Он любил лошадей и в воображении давно свыкся с их образами. Случалось, вечерние тени мчались, как вороные кони, и, на мгновение помедлив у огненного края небес, оглядывались на него — пусть направит их в неведомые дали. И в ветре слышался бег коней, конями были облака, в ритмах музыки он слышал звонкое цоканье их копыт, а когда счастливое расположение духа завладевало им и мысли его блуждали вокруг чего-то благородно-совершенного, то прежде всего вставал перед ним гордый образ коня.
На уроках верховой езды он с самого начала выказал ловкость, безмерно удивившую шталмейстера Румплера.
— Вы только посмотрите на этого малого в седле, — говорил Румплер, — как он сидит, как держит поводья, как понимает коня, я готов сто лет жариться в аду, но это неспроста. — И все, знавшие толк в этом искусстве, ему вторили.
А как счастлив бывал Каспар, пустив коня рысью или галопом! Легко, быстро несет тебя конь вперед, вдаль, а ты мягко покачиваешься в седле. Какое же это счастье — слияние всадника и коня!
Если бы только люди меньше докучали Каспару! Когда он впервые выехал из манежа вместе со своим шталмейстером, народ толпами собирался на улицах, и даже самые степенные горожане останавливались и горько усмехались.
— Этот мастер кататься, — насмешничали они. — Ишь сидит, точно в кресле. Так, верно, и надо, по крайней мере, согреешься.
Вот и сегодня все на него пялятся. Небо очистилось и проглянуло солнце, когда они ехали по Энгельхардштрассе. Ватага мальчишек во весь опор неслась за ними, в домах по правую и по левую руку быстро распахивались окна. Шталмейстер пришпорил своего коня и огрел плеткой Каспарова.
— Черт возьми, тут каким-то цирковым наездником становишься! — разозлясь, крикнул он.
Они прискакали к воротам св. Иакова.
— Эй! Эге-ге! — послышался какой-то голос из боковой улочки, на них направил своего коня другой всадник — ротмистр Вессениг. Румплер поздоровался, а ротмистр поехал рядом с Каспаром.
— Великолепно, дорогой мой Хаузер, просто великолепно! — восклицал он с преувеличенным восхищением. — Вы же ездите, как индейский вождь. Может ли быть, что этому искусству вы научились лишь от бравых нюрнбержцев? Даже не верится.

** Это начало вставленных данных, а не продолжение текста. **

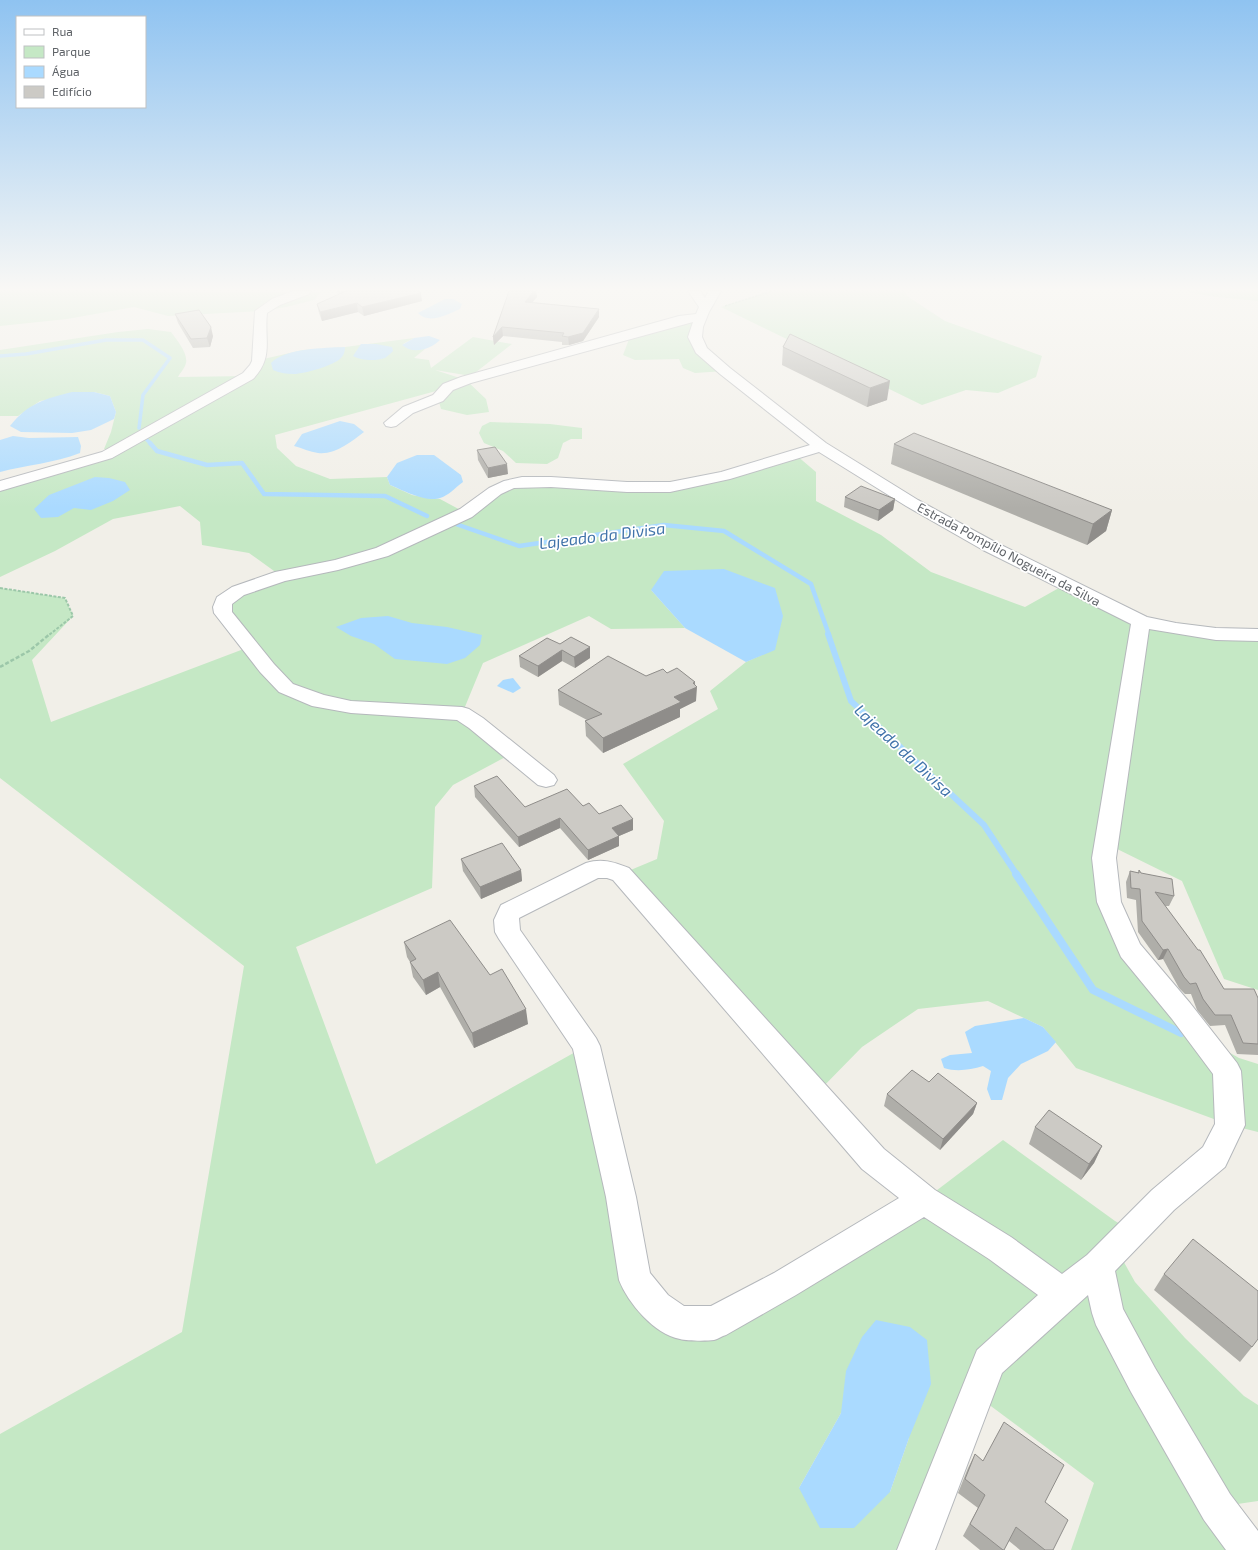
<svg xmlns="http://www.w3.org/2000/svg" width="1258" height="1550" viewBox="0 0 1258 1550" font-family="'Exo 2',sans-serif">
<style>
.green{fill:#c5e8c5;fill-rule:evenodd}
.water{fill:#aadaff}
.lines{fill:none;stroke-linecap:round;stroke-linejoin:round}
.stream-far3{stroke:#aadaff;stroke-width:3.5}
.stream-far2{stroke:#aadaff;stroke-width:4.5}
.stream-far1{stroke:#aadaff;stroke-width:6}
.stream{stroke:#aadaff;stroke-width:8}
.minor-casing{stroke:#b5b8bc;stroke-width:2}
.path-far2{stroke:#9cc7a9;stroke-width:1.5;stroke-dasharray:2.5 1;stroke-linecap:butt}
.path-far1{stroke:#9cc7a9;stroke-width:2;stroke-dasharray:3 1.5;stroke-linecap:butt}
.path{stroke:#9cc7a9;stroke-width:2.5;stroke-dasharray:4 2;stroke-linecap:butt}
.minor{fill:#fff;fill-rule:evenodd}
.wall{fill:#afaea9}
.shaded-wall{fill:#8f8d8a}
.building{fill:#cccac5;stroke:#8f8d8a}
.labels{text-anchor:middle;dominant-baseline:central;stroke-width:3.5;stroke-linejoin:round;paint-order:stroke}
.far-street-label{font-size:13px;fill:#5f6368;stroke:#fff}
.water-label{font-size:16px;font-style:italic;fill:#4174aa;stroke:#fff}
</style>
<rect width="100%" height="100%" fill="#f1efe8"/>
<g class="green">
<polygon points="0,291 321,292 314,300 286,307 261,311 168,316 134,307 67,319 0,326"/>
<polygon points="772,291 904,291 907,296 945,321 1042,356 1036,377 998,393 966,390 922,405 721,307"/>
<path d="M1186 291H1258V301C1234 298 1210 298 1186 291Z"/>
<polygon points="701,317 695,337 725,371 695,373 683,368 679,359 635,360 623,355 631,334"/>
<path d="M148 329 171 332C177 340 188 353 186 363 185 368 180 373 178 377L248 376 259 360 303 350 345 347 414 338 403 344 413 350 425 349 414 358 429 360 431 368 473 337 512 344 471 376 435 370 466 380 486 399 489 412 467 415 441 409 438 398 447 388 275 435 277 448 296 466 330 479 387 477 390 485 412 495 427 498 440 499 466 513 510 484 681 485 796 455 816 472V501L881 535 931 572 1025 607 1066 584 1141 622 1258 635V990L1224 979 1182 881 1107 844 1109 902 1200 1036 1239 1058 1258 1064V1132L1230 1125 1076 1068 1043 1027 988 1001 918 1009 862 1047 816 1094 621 874 657 859 664 821 623 764 718 709 710 691 746 662 775 649 651 590 685 628 611 629 589 616 483 663 462 714 513 753 453 785 435 807 432 888 296 947 376 1164 586 1046 635 1280 680 1323 924 1200 1003 1140 1115 1221 1132 1231 1116 1248 1135 1282 1185 1338 1244 1396 1258 1405V1501L1217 1507 1249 1550H1071L1094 1483 976 1395 916 1550H0V1434L182 1332 244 966 0 778V588L65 598 73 616 32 660 51 722 249 647 224 601 281 576 249 553 202 545 200 522 180 506 113 519 55 551 0 577V486L116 450 104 449 111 432 116 412 110 396 94 392 40 401 18 416H0V350L118 332ZM841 1413 909 1438 890 1492 799 1488Z"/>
<polygon points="490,422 550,424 582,428 582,439 571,439 563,443 558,458 547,464 516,463 503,451 484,443 479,433 482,426"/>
</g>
<g class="water">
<path d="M445 299H453L462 304 460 309C448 314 429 325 418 313Z"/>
<path d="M429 336 440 340C431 349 413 355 402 345L414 338Z"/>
<path d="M361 344H376L392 347 393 351C391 353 388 356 385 358 377 361 361 361 353 356Z"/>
<path d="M345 347C345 351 344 355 341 358 335 365 304 374 294 374 287 374 280 373 273 370L271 363C286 348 324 348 345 347Z"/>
<path d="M72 392H94L110 396 116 412 114 419 91 430 72 433 21 432 10 426C28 403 45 399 72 392Z"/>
<path d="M340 421 354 424 364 432C351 442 335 455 318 453 310 452 302 448 294 446L302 434Z"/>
<path d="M13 436 29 438 78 437 81 446 80 453C54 463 27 465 0 472V440Z"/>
<path d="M417 455H434L461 475 463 482C456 487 448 496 440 498 427 503 402 490 390 485L387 477 397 463Z"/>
<polygon points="95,477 109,478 125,482 130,490 113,501 91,510 74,508 58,517 41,518 34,509 49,495"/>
<polygon points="724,569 775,588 783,616 775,650 746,662 685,628 651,590 664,571"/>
<polygon points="388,616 412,623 447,627 482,635 480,645 465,658 447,664 395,659 374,644 351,636 336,627 361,618"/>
<polygon points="513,678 521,688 513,693 497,686 503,680"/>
<path d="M1024 1018 1043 1027 1056 1042 1048 1051 1021 1064 1008 1078 1002 1100H991L987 1089 991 1071 983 1066C970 1070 956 1072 944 1068L941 1059 950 1055 972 1053 965 1032 975 1026Z"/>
<polygon points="876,1320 910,1327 927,1340 931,1384 909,1438 890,1492 854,1528 820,1528 799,1488 841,1413 846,1371 862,1337"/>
</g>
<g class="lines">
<g class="stream-far3">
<polyline points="0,356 26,354 106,340 143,340 170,358 143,395 139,428"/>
<polyline points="146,439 151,444"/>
</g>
<g class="stream-far2">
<polyline points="150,443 157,451 207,465 242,463 264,494 385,496 427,516"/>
<polyline points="453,523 519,546 664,525 724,531 811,584 829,635"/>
</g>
<polyline class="stream-far1" points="828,634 851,701 984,825 1017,875"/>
<polyline class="stream" points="1016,874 1093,990 1181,1033"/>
<g class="minor-casing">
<g id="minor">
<path d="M293 291H311L309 294 280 305 267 313C264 340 274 357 253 379L112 458 0 491V481L102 452 243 373 250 365 252 361 255 311 272 299Z"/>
<path d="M688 291H700L705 298 709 291H721L709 312 703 327 702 337 707 348 730 368 826 443 918 500 995 542 1147 617 1176 623 1216 628 1258 629V641L1216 640 1149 629 1116 858 1121 902 1140 944 1190 1003 1237 1063 1241 1071 1245 1125 1225 1167 1174 1210 1115 1271 1123 1309 1155 1368 1230 1494 1258 1531V1550H1226L1204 1520 1131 1392 1096 1325 1092 1313 1088 1295 1002 1373 935 1550H897L977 1350 1038 1295 989 1259 924 1217 796 1295 726 1335C722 1336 718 1339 714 1340 707 1341 687 1341 680 1339 654 1334 628 1303 619 1280L606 1197 573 1049 499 939 495 932 494 920 501 905 586 863C602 858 614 862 629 868L884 1149 935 1190 1011 1237 1062 1274 1087 1255 1152 1190 1203 1147 1215 1124 1213 1074 1172 1019 1121 957 1097 902 1092 858 1131 624 983 550 906 506 819 452 730 479 670 492H627L551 487 514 488 501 494 472 517 388 556 338 570 285 581 244 595 232 604V612L274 664 293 684 324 695 351 701 462 707 469 709 483 718 554 775 557 780 554 785 546 787 538 785 469 728 457 720 351 713 312 706 279 692 260 672 214 613 213 607 217 597 232 587 275 572 335 560 376 548 460 509 489 488 504 481 522 477H551L627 482H670L721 472 810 445 720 374 696 353 688 337 693 322 471 383 453 390 443 401 413 413 396 426 391 427 386 426 384 423 403 407 433 395 443 384 461 377 679 316 696 314 699 307ZM598 878H607L613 880 862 1169 899 1198 774 1273 711 1306H684L668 1295 650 1273 636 1197 600 1046 596 1038 520 930 519 918Z"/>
</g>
</g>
<polyline class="path-far2" points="725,306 772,291"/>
<polyline class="path-far1" points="0,588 65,598 73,616 49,635"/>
<polyline class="path" points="0,667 29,651 50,634"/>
<use href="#minor" class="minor"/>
</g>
<g class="wall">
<polygon points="337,291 417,291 422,301 364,316 358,312 322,321 319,313 317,304 338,295"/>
<polygon points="509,291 536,291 537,297 532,302 599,309 599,317 583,341 569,345 562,345 562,342 503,336 494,345 493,337"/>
<polygon points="175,314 213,336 210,347 193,348 178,323"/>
<polygon points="790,334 887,400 867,407 782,365 783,347"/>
<polygon points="894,444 1112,510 1106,531 1087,545 891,464"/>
<polygon points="477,450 508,474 488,478 478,460"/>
<polygon points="845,497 895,499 893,510 878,521 844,507"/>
<polygon points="560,644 590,647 590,658 575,668 562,661 538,677 520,667 519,656"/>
<polygon points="667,673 695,682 696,701 680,709 680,717 603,753 586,736 585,721 587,720 559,705 558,690"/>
<polygon points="474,786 525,807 583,806 599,814 633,830 619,836 619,846 588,860 560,828 519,847 475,797"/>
<polygon points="461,859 521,870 522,881 481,899 463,871"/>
<polygon points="1139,870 1141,873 1174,896 1169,906 1165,906 1224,989 1258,998 1258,1055 1237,1054 1225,1025 1210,1026 1197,1010 1191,994 1185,994 1179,988 1163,959 1158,960 1138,932 1136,900 1127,898 1126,882 1130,871 1138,873"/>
<polygon points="404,942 490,975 528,1024 474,1048 440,987 426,995 413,977 410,962 407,957"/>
<polygon points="929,1082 977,1103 973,1114 940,1150 884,1106 887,1094"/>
<polygon points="1035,1127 1102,1146 1094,1163 1081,1180 1029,1144"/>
<polygon points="1164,1274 1252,1347 1240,1362 1154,1290"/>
<polygon points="975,1454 983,1461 1045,1502 1053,1550 1020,1550 1009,1541 1004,1550 980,1550 963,1536 978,1508 958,1493 968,1468"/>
</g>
<g class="shaded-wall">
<polygon points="534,291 536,291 537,297 526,310 525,302"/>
<polygon points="421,293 422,301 364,316 362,307"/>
<polygon points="357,303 358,312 322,321 320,312"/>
<polygon points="599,309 599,317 583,341 569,345 568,337"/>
<polygon points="211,327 213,336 210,347 207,338"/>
<polygon points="502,327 503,336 494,345 493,337"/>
<polygon points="890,381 887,400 867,407 870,388"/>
<polygon points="507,464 508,474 488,478 488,468"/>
<polygon points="895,499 893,510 878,521 879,510"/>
<polygon points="1112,510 1106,531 1087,545 1093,524"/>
<polygon points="590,647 590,658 575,668 574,657"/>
<polygon points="562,650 562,661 538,677 538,666"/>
<polygon points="695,682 694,688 697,687 696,701 680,709 680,717 603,753 603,738 674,697"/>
<polygon points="560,818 560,828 519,847 518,837"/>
<polygon points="633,819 633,830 619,836 619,846 588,860 588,850 612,828"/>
<polygon points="521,870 522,881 481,899 480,887"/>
<polygon points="1168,949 1163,959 1158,960 1163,950"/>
<polygon points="438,972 440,987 426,995 423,980"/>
<polygon points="526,1009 528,1024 474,1048 472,1033"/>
<polygon points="977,1103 973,1114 940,1150 943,1139"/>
<polygon points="1102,1146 1094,1163 1081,1180 1089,1164"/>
</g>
<g class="building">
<polygon points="346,291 417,291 421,293 362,307 357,303 320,312 317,304"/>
<polygon points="509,291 534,291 525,302 599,309 583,333 568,337 562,336 564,333 502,327 493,337"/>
<polygon points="199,310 211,327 207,338 191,339 175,314"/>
<polygon points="790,334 890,381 870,388 783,347"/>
<polygon points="914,433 1112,510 1093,524 894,444"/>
<polygon points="495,447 507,464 488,468 477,450"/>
<polygon points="861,486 895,499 879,510 845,497"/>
<polygon points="571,637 590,647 574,657 562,650 538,666 519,656 547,638 560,644"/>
<polygon points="608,656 646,676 663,669 667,673 677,668 695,682 693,683 697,687 674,697 681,702 603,738 585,721 602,714 558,690"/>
<polygon points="497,776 525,807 567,789 583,806 589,803 599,814 621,805 633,819 612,828 619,836 588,850 560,818 518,837 474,786"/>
<polygon points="502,843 521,870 480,887 461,859"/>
<polygon points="1139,870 1141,873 1172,879 1174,896 1155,892 1198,950 1200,950 1224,989 1254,989 1258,998 1258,1044 1243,1043 1231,1015 1215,1015 1203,999 1196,983 1190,984 1184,977 1168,949 1163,950 1142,921 1140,889 1131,888 1130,871 1139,873"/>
<polygon points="450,920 490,975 502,969 526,1009 472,1033 438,972 423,980 410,962 416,959 404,942"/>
<polygon points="912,1070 929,1082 938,1073 977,1103 943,1139 887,1094"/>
<polygon points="1049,1110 1102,1146 1089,1164 1035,1127"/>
<polygon points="1193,1239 1258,1291 1258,1339 1252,1347 1164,1274"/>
<polygon points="1004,1422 1064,1465 1045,1502 1068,1520 1053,1550 1045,1550 1016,1527 1004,1550 1003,1550 970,1524 985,1495 965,1479 975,1454 983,1461"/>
</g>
<linearGradient id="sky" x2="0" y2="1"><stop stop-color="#8fc3f1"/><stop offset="0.57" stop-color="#f9f8f5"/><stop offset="1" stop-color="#f9f8f5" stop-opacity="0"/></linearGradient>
<rect width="1258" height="508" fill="url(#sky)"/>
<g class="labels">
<g class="far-street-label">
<text transform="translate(1009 554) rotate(28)">Estrada Pompílio Nogueira da Silva</text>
</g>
<g class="water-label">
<text transform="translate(602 535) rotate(-7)">Lajeado da Divisa</text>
<text transform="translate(904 750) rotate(43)">Lajeado da Divisa</text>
</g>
</g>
<rect x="16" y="16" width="130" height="92" fill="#ffffff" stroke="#bfc1c3"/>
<rect x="24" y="29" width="20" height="6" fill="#ffffff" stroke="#bfc1c3"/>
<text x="52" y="36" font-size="12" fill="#5f6368">Rua</text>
<rect x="24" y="46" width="20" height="12" fill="#c5e8c5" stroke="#bfc1c3"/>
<text x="52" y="56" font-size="12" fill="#5f6368">Parque</text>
<rect x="24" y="66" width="20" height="12" fill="#aadaff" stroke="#bfc1c3"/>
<text x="52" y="76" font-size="12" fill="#5f6368">Água</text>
<rect x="24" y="86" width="20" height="12" fill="#cccac5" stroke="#bfc1c3"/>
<text x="52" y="96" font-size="12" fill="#5f6368">Edifício</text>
</svg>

Каспар не понял коварной подоплеки этих слов. Польщенный, он с благодарностью взглянул на ротмистра.
— Да, знаешь, Хаузер, что я сегодня получил, — продолжал ротмистр, которого так и подмывало поиздеваться над Каспаром. — Кое-что, близко тебя касающееся.
В глазах Каспара промелькнул вопрос. Возможно, что спокойно-благородное выражение его лица заставило ротмистра поколебаться.
— Я кое-что получил, — тем не менее упрямо повторил он, — письмецо, если хочешь знать. — Он говорил самым что ни на есть простодушным тоном, так взрослые шутят с детьми, но в его подстерегающем взгляде читался вопрос: «Посмотрим, перепугается он или нет?»
— Письмецо? — переспросил Каспар. — И что же в нем написано?
— Ага, — воскликнул ротмистр и оглушительно расхохотался, — тебя, видно, любопытство разбирает? В нем имеется весьма важное сообщение, весьма важное!